Chronique de Thérèse-Isabelle Saulnier

La loi 62, un minimum

Chronique de Thérèse-Isabelle Saulnier

Or donc, le gouvernement Couillard a enfin réussi à faire voter son projet de loi 62 sur la dite «neutralité de l’État» (terme bien peu approprié, il faudrait y revenir, car ça fait longtemps que cette «neutralité» est formulée et adoptée), une loi centrée sur la prestation et la réception de services publics à visage découvert incluant, ô bonheur, les transports publics. Ma foi, c’était un minimum et, 10 ans après la Commission Bouchard-Taylor, c’est même un moins-que-minimum car les recommandations de cette Commission ne reviennent même pas dans cette loi 62. (Pour rappel : pas de port de signes religieux pour toute personne en position d’autorité). Sans doute faudra-t-il attendre encore 10 ans pour aller un peu plus loin que cela, c’est-à-dire que ce visage couvert soit interdit dans tout espace public. La loi ne vise pas seulement les voiles islamiques, mais aussi les cagoules et masques lors des manifestations, une bien bonne chose, entre vous et moi, pour faire cesser ou à tout le moins faire diminuer la casse. D’ailleurs, suite aux manifestations violentes qui ont eu lieu à Québec à la fin du mois d’août dernier, le maire Labeaume avait déclaré qu’il ne voulait plus de burqa, de niqab et de cagoule dans l’espace public, ce sur quoi le ministre Gaétan Barrette avait immédiatement déploré que Régis Labeaume ait effectué un lien entre les manifestants cagoulés et les femmes qui cachent leur visage avec un vêtement religieux»: désolée, mais la burka et le nikab, et même le tchador, ne SONT PAS des vêtements religieux mais culturels. C’est d’ailleurs pourquoi ils sont considérés par plusieurs comme un signe identitaire, voire même politique, sans compter qu’aussi bien dire que c’est de l’auto-exclusion sociale que de les porter.

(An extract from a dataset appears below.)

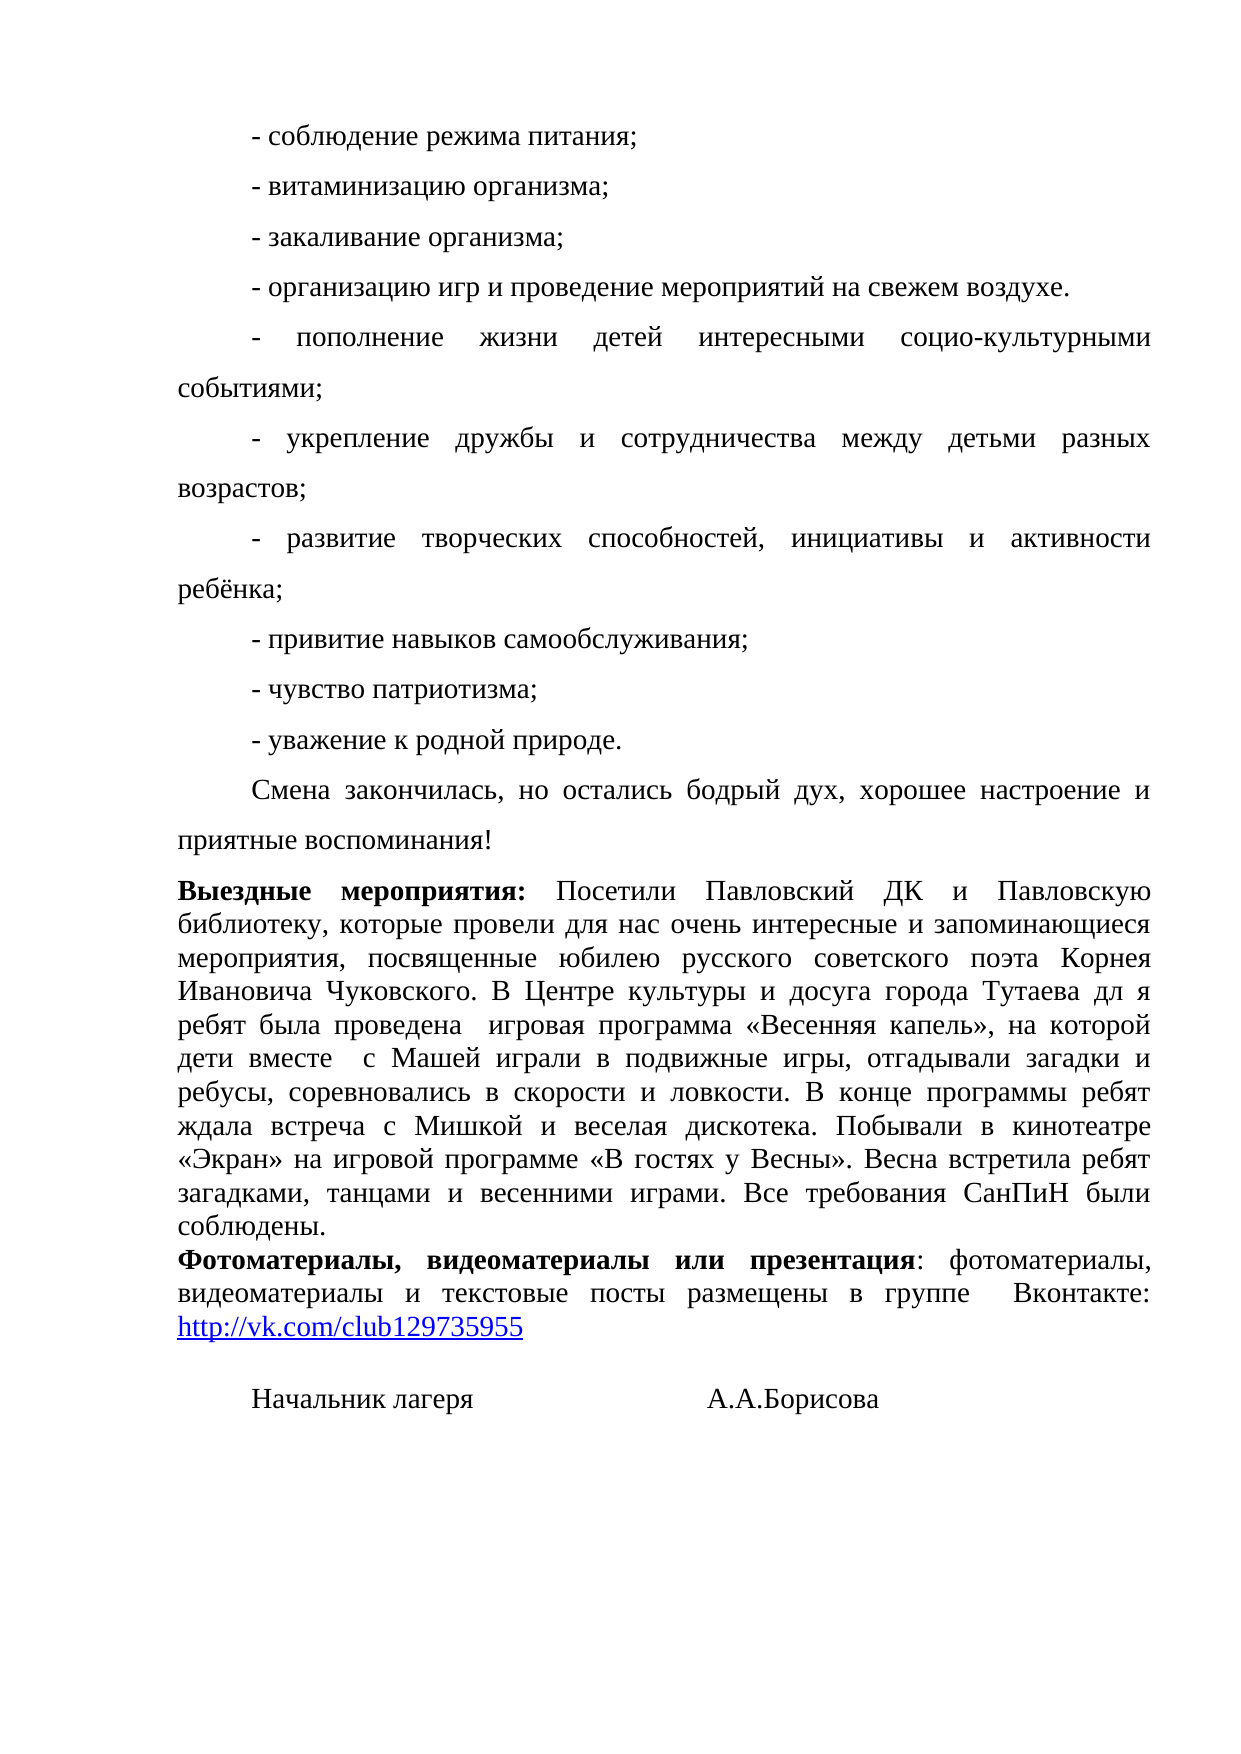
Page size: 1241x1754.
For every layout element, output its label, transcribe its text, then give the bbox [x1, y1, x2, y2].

Là où la faiblesse de la loi est la plus remarquable (et c’est ce qui explique l’unanimité des partis d’opposition qui ont tous voté contre), c’est qu’elle permet des accommodements raisonnables pour motifs religieux, en vertu de la Charte des droits et libertés. «Il est impossible d’empêcher quelqu’un de demander un accommodement, a affirmé le premier ministre. Ce qu’il faut faire, c’est déterminer les critères d’analyse et de prise de décision.» – Fort bien, mais redisons que la burka et le nikab ne sont pas des vêtements religieux mais culturels. La burka est d’origine  afghane, une tenue qui est devenue aux yeux du monde le symbole du régime des talibans en Afghanistan, qui l'ont rendue obligatoire. Dans les pays arabes, le nikab, qui ne laisse paraître que les yeux, s'est répandu sous l'influence de l'islam wahhabite. À noter que le tchador, d’origine iranienne, ressemble beaucoup aux anciens voiles des religieuses; il ne laisse paraître que l’ovale du visage, mais le laisse tout de même voir.

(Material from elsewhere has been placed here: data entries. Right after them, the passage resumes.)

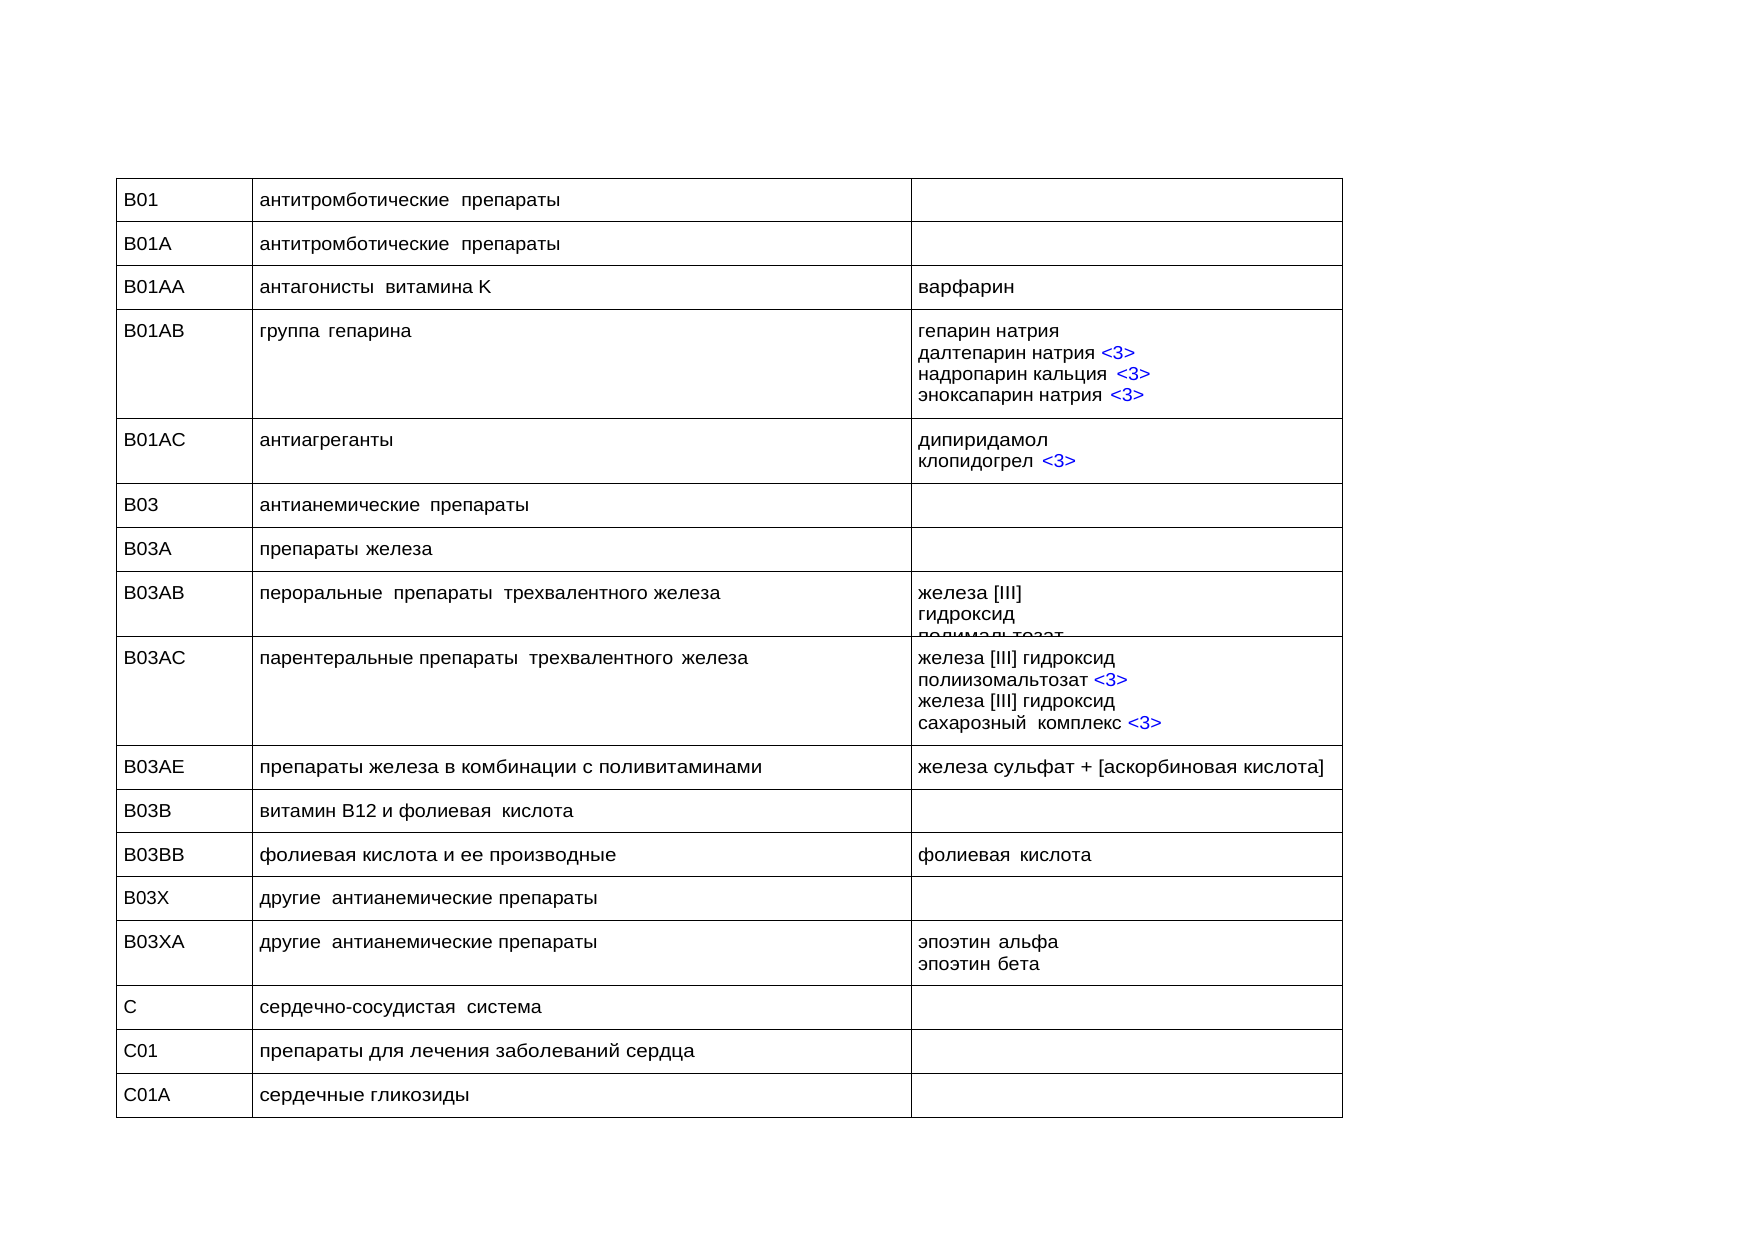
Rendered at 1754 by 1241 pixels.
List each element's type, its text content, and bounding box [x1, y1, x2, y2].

table_cell группа гепарина [253, 310, 911, 417]
table_cell другие антианемические препараты [253, 877, 911, 920]
table_cell B03 [117, 484, 252, 527]
table_cell фолиевая кислота и ее производные [253, 833, 911, 876]
table_cell препараты железа [253, 528, 911, 571]
table_cell сердечно-сосудистая система [253, 986, 911, 1029]
table_cell [912, 790, 1342, 832]
table_cell B03AE [117, 746, 252, 788]
table_header антитромботические препараты [253, 179, 911, 221]
table_cell [912, 877, 1342, 920]
table_cell B01AA [117, 266, 252, 309]
table_cell препараты для лечения заболеваний сердца [253, 1030, 911, 1073]
table_cell B03BB [117, 833, 252, 876]
table_cell антагонисты витамина K [253, 266, 911, 309]
table_cell C01 [117, 1030, 252, 1073]
table_cell B01A [117, 222, 252, 265]
table_cell [912, 222, 1342, 265]
table_cell B03AC [117, 637, 252, 744]
table_cell дипиридамол клопидогрел <3> [912, 419, 1342, 483]
table_cell B03AB [117, 572, 252, 636]
table_cell B03B [117, 790, 252, 832]
table_cell сердечные гликозиды [253, 1074, 911, 1117]
table_header B01 [117, 179, 252, 221]
table_cell B03A [117, 528, 252, 571]
table_cell железа [III] гидроксид полиизомальтозат <3> железа [III] гидроксид сахарозный комплекс <3> [912, 637, 1342, 744]
table_cell антианемические препараты [253, 484, 911, 527]
table_cell C01A [117, 1074, 252, 1117]
table_cell [912, 484, 1342, 527]
table_cell B01AC [117, 419, 252, 483]
table_cell B03XA [117, 921, 252, 985]
table_cell [912, 1030, 1342, 1073]
table_cell эпоэтин альфа эпоэтин бета [912, 921, 1342, 985]
table_cell пероральные препараты трехвалентного железа [253, 572, 911, 636]
table_cell фолиевая кислота [912, 833, 1342, 876]
table_cell C [117, 986, 252, 1029]
table_cell железа сульфат + [аскорбиновая кислота] [912, 746, 1342, 788]
table_cell B01AB [117, 310, 252, 417]
table_cell парентеральные препараты трехвалентного железа [253, 637, 911, 744]
table_header [912, 179, 1342, 221]
table_cell [912, 1074, 1342, 1117]
table_cell другие антианемические препараты [253, 921, 911, 985]
table_cell антитромботические препараты [253, 222, 911, 265]
table_cell витамин В12 и фолиевая кислота [253, 790, 911, 832]
table_cell гепарин натрия далтепарин натрия <3> надропарин кальция <3> эноксапарин натрия <3> [912, 310, 1342, 417]
table_cell препараты железа в комбинации с поливитаминами [253, 746, 911, 788]
table_cell [912, 528, 1342, 571]
table_cell B03X [117, 877, 252, 920]
table_cell [912, 986, 1342, 1029]
table_cell железа [III] гидроксид полимальтозат [912, 572, 1342, 636]
table_cell антиагреганты [253, 419, 911, 483]
table_cell варфарин [912, 266, 1342, 309]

Quant à la question de déterminer «les critères d’analyse et de prise de décision», comme dit Couillard, il me semble que c’est déjà tout réfléchi, clairement posé et maintenant décidé: c’est le principe du vivre ensemble à visage découvert, point barre. Il ne s’agit pas, comme on le prétend au gouvernement fédéral et que le prétend Denis Coderre à Montréal, «d’imposer à des femmes une façon de s'habiller ou de ne pas s'habiller», ou de leur dire comment s’habiller. Il suffit tout simplement de leur dire qu’ici, on circule à visage découvert. Elles ne sont pas sottes au point de ne pas se plier à ce principe et à se condamner à rester enfermées chez elles. Saviez-vous qu’en France, il n’est pas permis d’aller travailler avec un voile, même le moins pire, le hidjab, qui ne couvre que les cheveux, et que celles qui le portent à l’extérieur l’enlèvent en mettant le pied sur leur lieu de travail, mais le remettent à la sortie? Double contrainte pour ces femmes, de la part de la société et, surtout, de leur milieu. N’est-ce pas cette deuxième contrainte qui devrait disparaître?